1.1 Structural Classification

Type Definition Key Property Example in Robotics
Symmetric $A = A^T$ Real eigenvalues, orthogonal eigenvectors Hessian $\nabla^2 f$, covariance $\Sigma$
Skew-symmetric $A = -A^T$ Eigenvalues are purely imaginary Cross-product matrix $[\omega]_\times$
Orthogonal $A^T A = I$ Preserves norms and angles, $\det = \pm 1$ Rotation matrices $R \in SO(3)$
Diagonal $a_{ij} = 0$ for $i \neq j$ Eigenvalues = diagonal entries Scaling, singular value matrix $\Sigma$
Triangular $a_{ij} = 0$ above (or below) diagonal $O(n^2)$ solve via substitution Cholesky factor $L$
Band $a_{ij} = 0$ for $|i-j| > k$ $O(nk^2)$ factorization Tridiagonal systems in 1D optimization
Sparse Most entries are zero Specialized storage and algorithms SLAM Jacobians, graph Laplacians
Block Partitioned into sub-matrices Exploit structure for efficiency Bundle adjustment Hessian

1.2 Spectral Classification

Type Eigenvalue Condition Geometric Shape Optimization Meaning
Positive definite (PD) All $\lambda_i > 0$ Ellipsoidal bowl Unique minimum exists
Positive semidefinite (PSD) All $\lambda_i \geq 0$ Bowl with flat valley Minimum exists but may not be unique
Indefinite Mixed $\lambda_i$ signs Saddle surface Saddle point — not a minimum
Negative definite (ND) All $\lambda_i < 0$ Inverted bowl Maximum (minimize $-f$)
Negative semidefinite (NSD) All $\lambda_i \leq 0$ Inverted bowl + flat Maximum with degeneracy

1.3 The Definiteness Decision Tree

Is A symmetric?
├── No → Not applicable (definiteness is defined for symmetric matrices)
└── Yes → Compute eigenvalues
    ├── All λ > 0 → Positive Definite
    ├── All λ ≥ 0, some = 0 → Positive Semidefinite
    ├── All λ < 0 → Negative Definite
    ├── All λ ≤ 0, some = 0 → Negative Semidefinite
    └── Mixed signs → Indefinite

2. Positive Definiteness — The Central Criterion

In optimization, PD matrices appear everywhere: the Hessian at a minimum is PD, information matrices in SLAM are PD, and the convergence rate of most solvers depends on the eigenvalue spectrum of a PD matrix.
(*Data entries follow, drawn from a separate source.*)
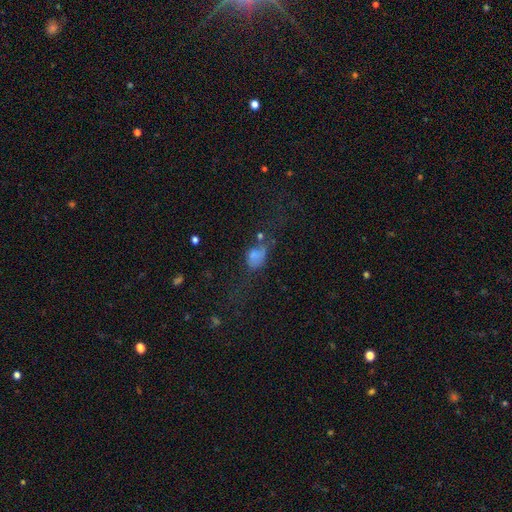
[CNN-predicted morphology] The model was most divided on "merging": major disturbance: 32%, none: 27%, minor disturbance: 24%, merger: 17%. More confident: how rounded — in between (76%); smooth or featured — smooth (66%).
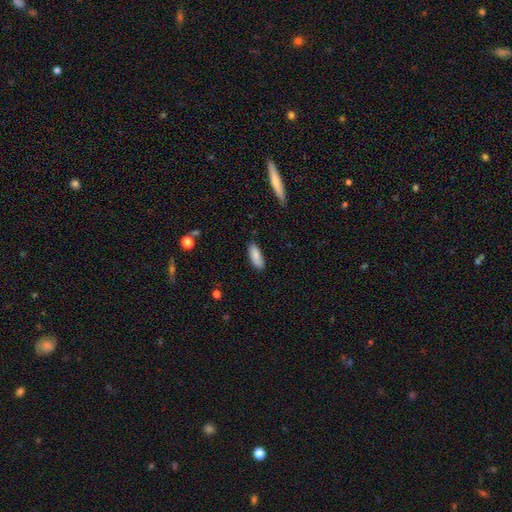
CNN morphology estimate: A smooth galaxy with no disk features (86%) that is in between round and cigar-shaped (72%).

Vote fractions:
- Smooth or featured? smooth: 86% / featured or disk: 8% / star or artifact: 6%
- How rounded? in between: 72% / cigar-shaped: 26% / round: 2%
- Merging? none: 85% / minor disturbance: 12% / major disturbance: 2% / merger: 1%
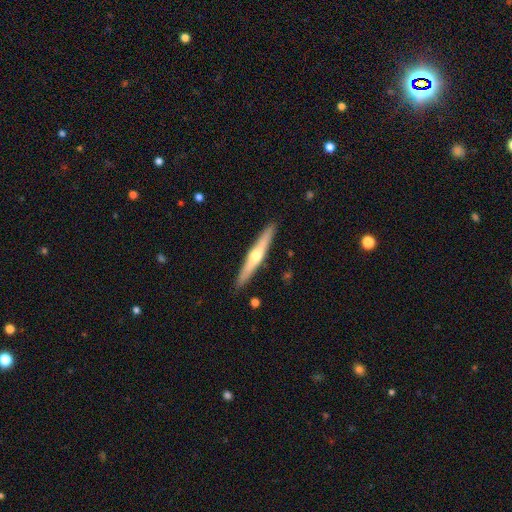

2.1 Six Tests for Positive Definiteness

Given a symmetric matrix $A \in \mathbb{R}^{n \times n}$:

# Test Computational Cost Notes
1 Eigenvalue test: All $\lambda_i > 0$ $O(n^3)$ Definitive but expensive
2 Cholesky test: $A = LL^T$ succeeds $O(n^3/3)$ Fastest in practice, also gives solver
3 Sylvester's criterion: All leading principal minors $> 0$ $O(n^4)$ naive Good for small matrices and proofs
4 Quadratic form: $x^TAx > 0$ for all $x \neq 0$ Not computational The definition; used in proofs
5 Pivot test: All pivots in Gaussian elimination are positive $O(n^3/3)$ Equivalent to Cholesky
6 Diagonal dominance (sufficient, not necessary): $a_{ii} > \sum_{j \neq i} |a_{ij}|$ $O(n^2)$ Quick sufficient check

Practical recommendation: Try Cholesky (#2). If it succeeds, the matrix is PD. If it fails (negative value under square root), the matrix is not PD. This is also the fastest method.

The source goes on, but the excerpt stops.